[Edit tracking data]
((

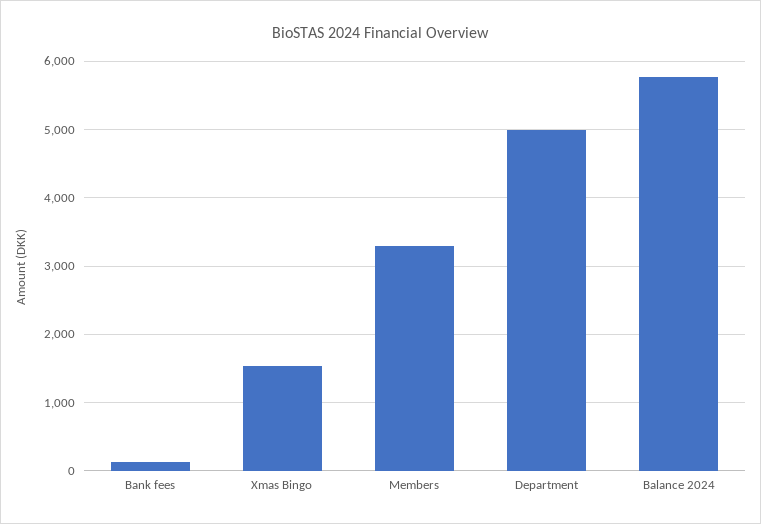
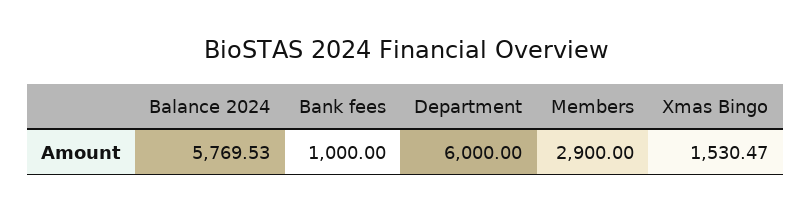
  {
-   "Bank fees": 100,
+   "Bank fees": 1000,
    "Xmas Bingo": 1530.47,
-   "Members": 3300,
+   "Members": 2900,
-   "Department": 5000,
+   "Department": 6000,
    "Balance 2024": 5769.53
  }

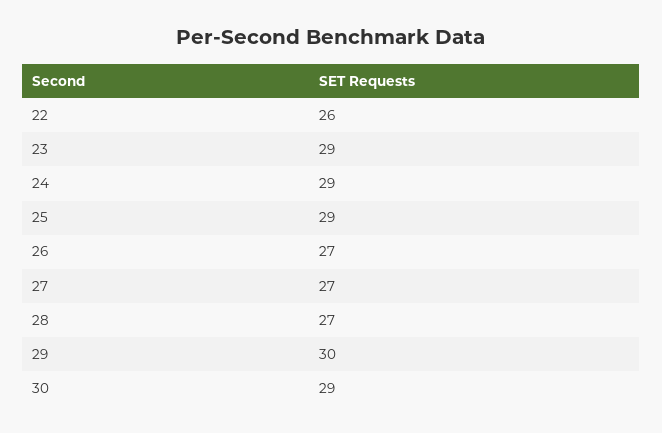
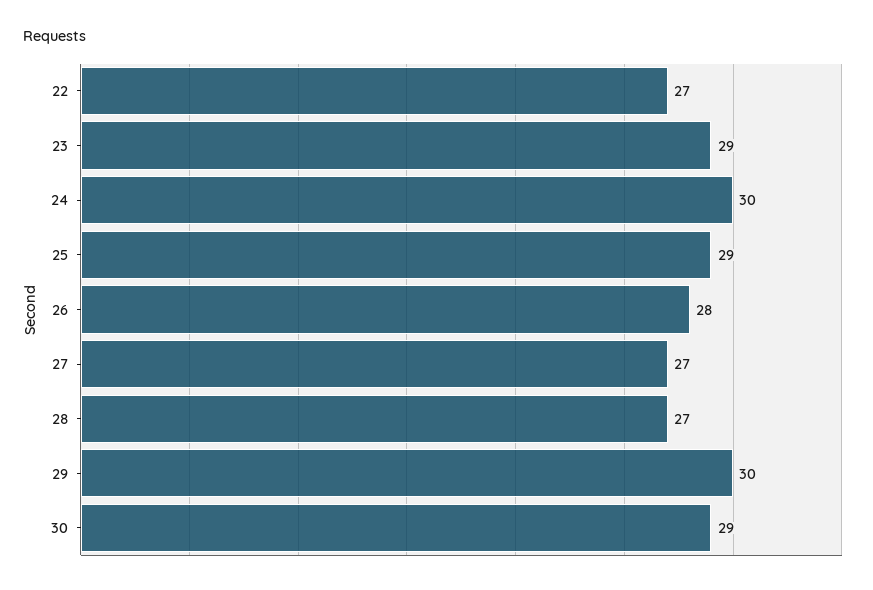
  {
-   "22": 26,
+   "22": 27,
    "23": 29,
-   "24": 29,
+   "24": 30,
    "25": 29,
-   "26": 27,
+   "26": 28,
    "27": 27,
    "28": 27,
    "29": 30,
    "30": 29
  }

))

### Exercise instructions
Without carrying over any pictures, retype the records above exactly.

### Answer below
  {
-   "Bank fees": 100,
+   "Bank fees": 1000,
    "Xmas Bingo": 1530.47,
-   "Members": 3300,
+   "Members": 2900,
-   "Department": 5000,
+   "Department": 6000,
    "Balance 2024": 5769.53
  }

  {
-   "22": 26,
+   "22": 27,
    "23": 29,
-   "24": 29,
+   "24": 30,
    "25": 29,
-   "26": 27,
+   "26": 28,
    "27": 27,
    "28": 27,
    "29": 30,
    "30": 29
  }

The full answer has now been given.